The same code runs fine in the Google colab environment, just does not seem to work for my environment, the details of which are in my initial post.

1 Like

This is very cool! I’ve been working hard using Whisper on Hebrew, but I missed this specific event. Will there be a follow up?
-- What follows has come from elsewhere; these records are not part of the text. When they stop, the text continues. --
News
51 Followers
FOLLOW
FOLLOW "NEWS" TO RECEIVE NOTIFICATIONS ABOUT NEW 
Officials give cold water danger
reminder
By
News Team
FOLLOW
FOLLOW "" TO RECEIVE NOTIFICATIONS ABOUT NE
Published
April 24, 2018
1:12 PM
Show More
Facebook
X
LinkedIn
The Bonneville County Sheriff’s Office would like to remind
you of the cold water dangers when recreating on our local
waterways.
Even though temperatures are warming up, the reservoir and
@sanchit-gandhi Hi, seconding @vkg’s issue. The two resources you linked don’t address the core problem here: the whisper fine tuning demo you authored works fine in Colab, but returns the following error when run in a local notebook: RuntimeError: CUDA error: CUBLAS_STATUS_INVALID_VALUE when calling cublasGemmEx( handle, opa, opb, m, n, k, &falpha, a, CUDA_R_16F, lda, b, CUDA_R_16F, ldb, &fbeta, c, CUDA_R_16F, ldc, CUDA_R_32F, CUBLAS_GEMM_DFALT_TENSOR_OP)
I have verified this isn’t an issue with GPU memory, and shouldn’t be a dimension mismatch as the dataset processing is identical to the demo. Could you please take a second look at this issue? Thank you.

Hey @avoy and @vkg!

I’ve re-run everything on a local GPU and it all works on my side: sanchit-gandhi/whisper-small-hi-rerun · Hugging Face

Based on the RuntimeError message alone I can’t pinpoint what it could be, but I don’t think it’s an error with the script (since it runs on Colab and on a local GPU). It could be a build problem with PyTorch and CUDA? IMO it’s worth posting the full traceback on the PyTorch forums since it seems like the problem lies here!

The only other thing I think that’s worth trying is disabling fp16 and seeing if that changes the error (maybe an AMP backend problem?)

Hey @Sharonio! That’s really great to hear! We’ll definitely run more speech events in the future with whatever models/datasets are most exciting at the time! Feel free to ask if you have any questions regarding Whisper fine-tuning as we’re still super keen to help where possible

@sanchit-gandhi, thank you so much for following up, I appreciate it. I was able to solve the problem. The culprit was an older CUDA version. Thanks, again.

Hey @vkg! Awesome to hear that! Best of luck with your Whisper fine-tuning runs - very excited to see what you build!